- _BEREITGESTELLTER TEXT_
Mit diesem sehr finsteren Buch, dieser ungeheuer kundigen und sehr plausiblen Moritat vom Anthropozän, korrespondiert, nicht nur in der Länge, ein Band, von Pauline Altmann wie jeder der Bände mit Sorgfalt, Liebe, Understatement und schlichter Schönheit gestaltet, der sich „Enzyklopädien eines Ichs“ nennt. Komplizierte Sache zunächst, in die man sich aber rasch findet, wie überhaupt das ganze ambitionierte Projekt die Leserin mit offenen Armen empfängt, nicht Hermetik will, sondern sich darbietet wie eine Landschaft dem Blick, mal lieblich, mal schroff, mal zerklüftet, mal stellt sich ein Berg in den Weg, mal findet man erst am Horizont Halt.

Die „Enzyklopädien“ kommen als kleine mise-en-abyme, als Buch im Buch in Chantals „Cahiers“ vor, ein obskurer Dachbodenfund. Hier spricht die Ururgroßmutter Paulette Blanchard ihrerseits in Notizen, aber dieses Tagebuch-Ich ist von ihr selbst, wie man in einem Vorwort erfährt, zerklüftet in Stichworte, eben nach Art einer Enzyklopädie: von „Aeronautik“ bis „Yoshiwara“, nicht in einem alphabetischen Durchlauf, sondern in vielen, wobei jeder Abschnitt höchstens ein paar Monate im Leben der zu Beginn gerade 17-jährigen Paulette umfasst. Dieses Ich rundet sich nicht, sondern bleibt fragmentiert. Es geht, so schreibt sie, um „eine Ordnung, die alles in ein verwobenes Nebeneinander setzt statt ein Nacheinander“.

- _DIE DATEN_
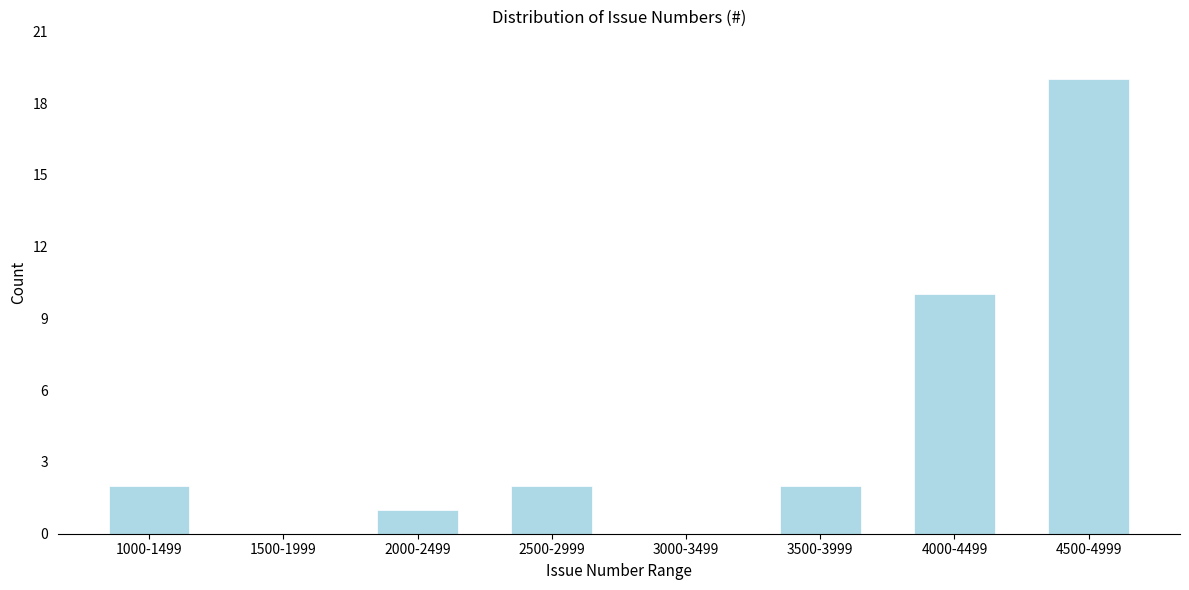

Reading left to right, transcribe all the data shown in this chart.

1000-1499=2	1500-1999=0	2000-2499=1	2500-2999=2	3000-3499=0	3500-3999=2	4000-4499=10	4500-4999=19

- _AUFGABE_
Gib den bereitgestellten Text über die „Enzyklopädien eines Ichs“ vollständig und wortgetreu aus.

- _LÖSUNG UNTEN_
Mit diesem sehr finsteren Buch, dieser ungeheuer kundigen und sehr plausiblen Moritat vom Anthropozän, korrespondiert, nicht nur in der Länge, ein Band, von Pauline Altmann wie jeder der Bände mit Sorgfalt, Liebe, Understatement und schlichter Schönheit gestaltet, der sich „Enzyklopädien eines Ichs“ nennt. Komplizierte Sache zunächst, in die man sich aber rasch findet, wie überhaupt das ganze ambitionierte Projekt die Leserin mit offenen Armen empfängt, nicht Hermetik will, sondern sich darbietet wie eine Landschaft dem Blick, mal lieblich, mal schroff, mal zerklüftet, mal stellt sich ein Berg in den Weg, mal findet man erst am Horizont Halt.

Die „Enzyklopädien“ kommen als kleine mise-en-abyme, als Buch im Buch in Chantals „Cahiers“ vor, ein obskurer Dachbodenfund. Hier spricht die Ururgroßmutter Paulette Blanchard ihrerseits in Notizen, aber dieses Tagebuch-Ich ist von ihr selbst, wie man in einem Vorwort erfährt, zerklüftet in Stichworte, eben nach Art einer Enzyklopädie: von „Aeronautik“ bis „Yoshiwara“, nicht in einem alphabetischen Durchlauf, sondern in vielen, wobei jeder Abschnitt höchstens ein paar Monate im Leben der zu Beginn gerade 17-jährigen Paulette umfasst. Dieses Ich rundet sich nicht, sondern bleibt fragmentiert. Es geht, so schreibt sie, um „eine Ordnung, die alles in ein verwobenes Nebeneinander setzt statt ein Nacheinander“.